Dog breed classifier

Distinguishes people and dogs. Classifies breed if dog is depicted. Suggests a resembling breed if a human is depicted.

Description

Before making a distinction between different dog breeds, the application tries to decide if human or dog is depicted on the image. OpenCV's implementation of Haar feature-based cascade classifiers is used to detect human faces in images.

A pre-trained ResNet-50 model is used, to detect dogs. The application downloads the ResNet-50 model, along with weights that have been trained on ImageNet, a large and popular dataset used for image classification and other computer vision tasks. ImageNet contains over 10 million URLs, each linking to an image containing an object from one of 1000 categories. Given an image, this pre-trained ResNet-50 model returns a prediction (derived from the available categories in ImageNet) for the object that is contained in the image.

Distinguishing between dog breeds is a complex task but Convolutional Neural Networks perform well on it. While it is possible to learn the network from scratch, it is reasonable to use transfer learning. The key advantage of transfer learning is the usage of bottleneck features of a pre-trained model. A new model consists mostly of fully-connected layers and takes bottleneck features as input. Only those layers are trained afterward. Models built like that, show excellent performance and spare a lot of time and computational power to be trained.

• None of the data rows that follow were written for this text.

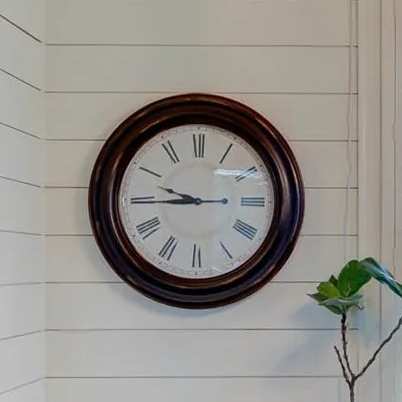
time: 9:44
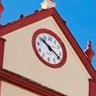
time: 10:19
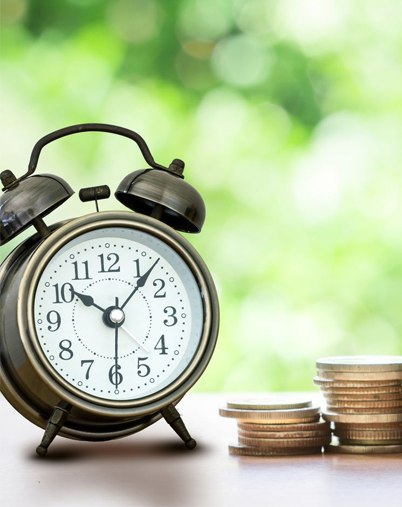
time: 10:07
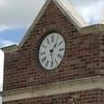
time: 1:28
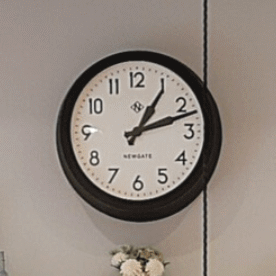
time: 1:12
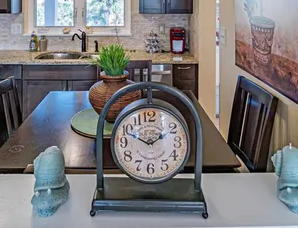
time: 1:49
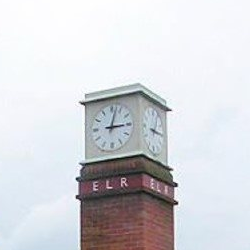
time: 3:02
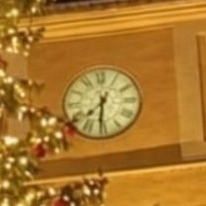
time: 7:30
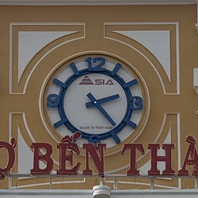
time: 2:23
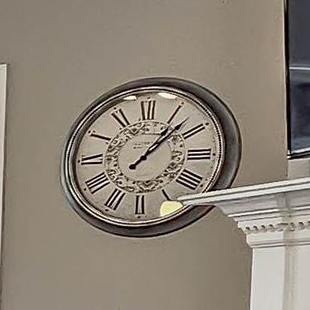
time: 1:07
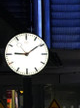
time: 9:08
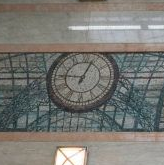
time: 12:46
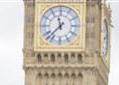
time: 11:37
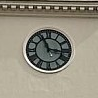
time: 11:16
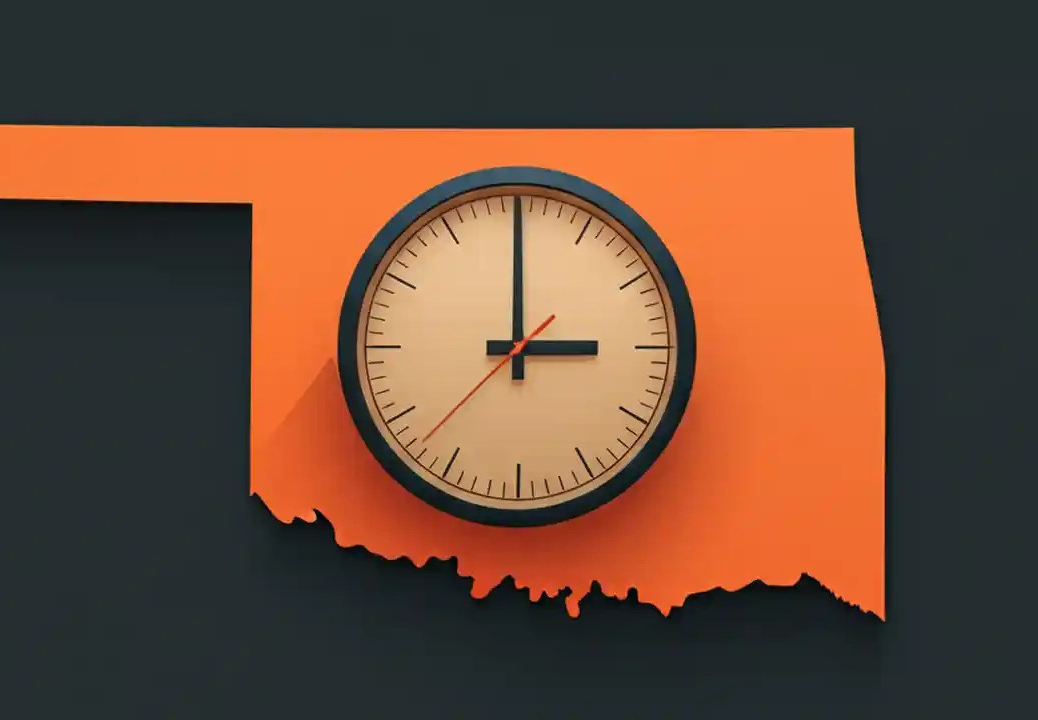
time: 2:59
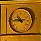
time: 10:45
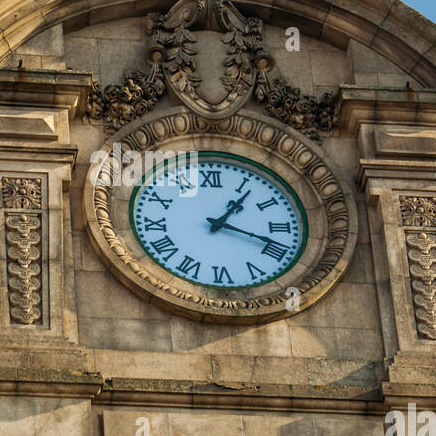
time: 1:18
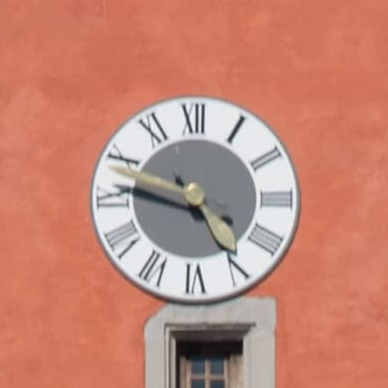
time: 4:48
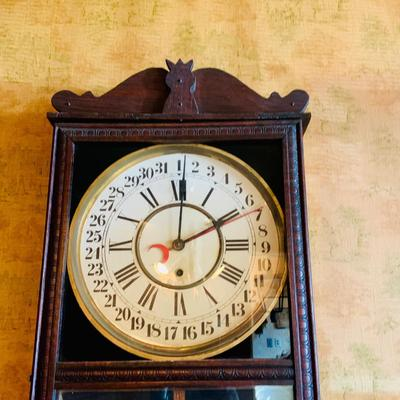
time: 2:00
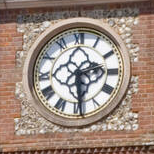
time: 2:29
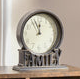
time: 11:55
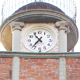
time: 10:36
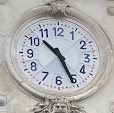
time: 10:25
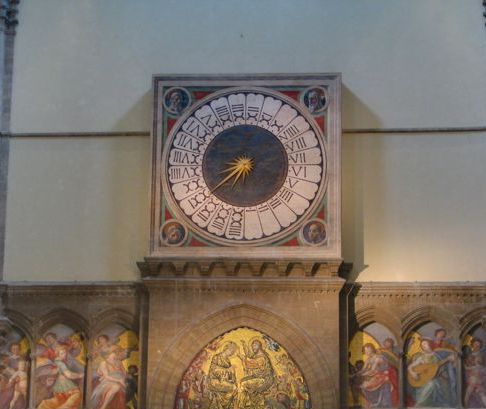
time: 8:38
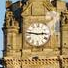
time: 2:46
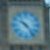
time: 10:23
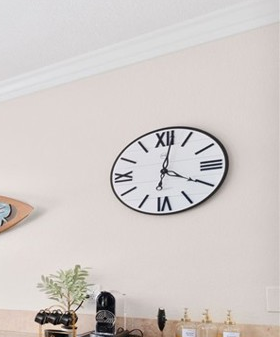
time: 4:01
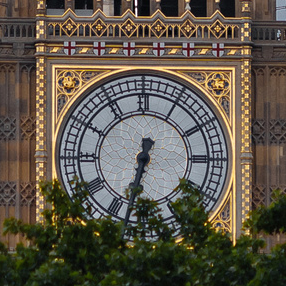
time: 6:32
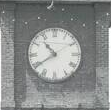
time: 10:39
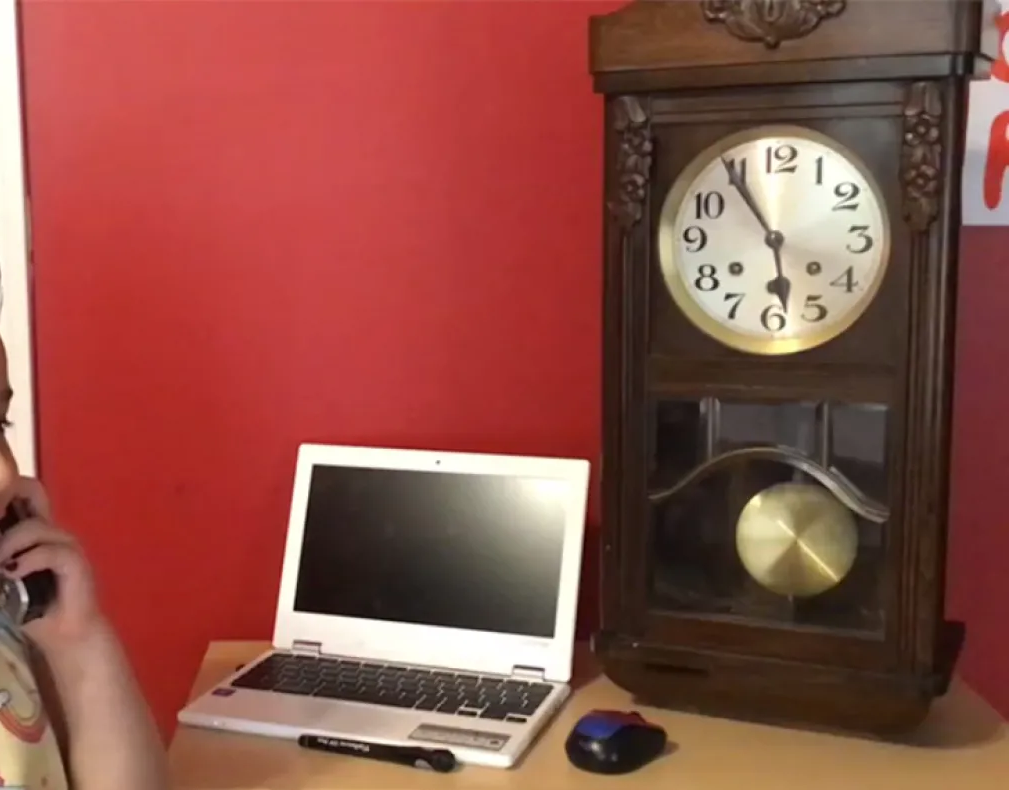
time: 5:54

The pre-trained model named Xception is used to solve the problem. Global average pooling layer and Fully-connected layer provide a new model trained on available images. To make a classification, Xception takes an image as input and returns bottleneck features. The features go into the new model as input and new model makes the classification.

Image to analyze
Result of analysis: unknown

Results

Detecting faces

Current approach (OpenCV and Haar Cascades) is quite accurate. However, it seems to be not perfect for detecting faces from noisy input provided by real users of the application like this. An image's rotation of more than 19 degrees makes it impossible for Haar cascade to recognize a face.

OpenCV algorithms can be tuned by using more features. Except for frontal face images, right and left profiles are available. However, it still makes sense to try out other approaches such as CNNs. Convolutional neural networks can recognize patterns on images regardless of their positions.

Classifying dog breeds

The solution uses transfer learning for building the model. It obtains accuracy of 85% and takes only two minutes to train. Training Xception model from scratch could take days or even weeks depending on hardware.

Improvements

The Algorithm can be improved by using multiple models. For example, models can be combined in an ensemble that chooses predictions provided by the majority of models. Also, additional layers of the neural network can probably improve performance.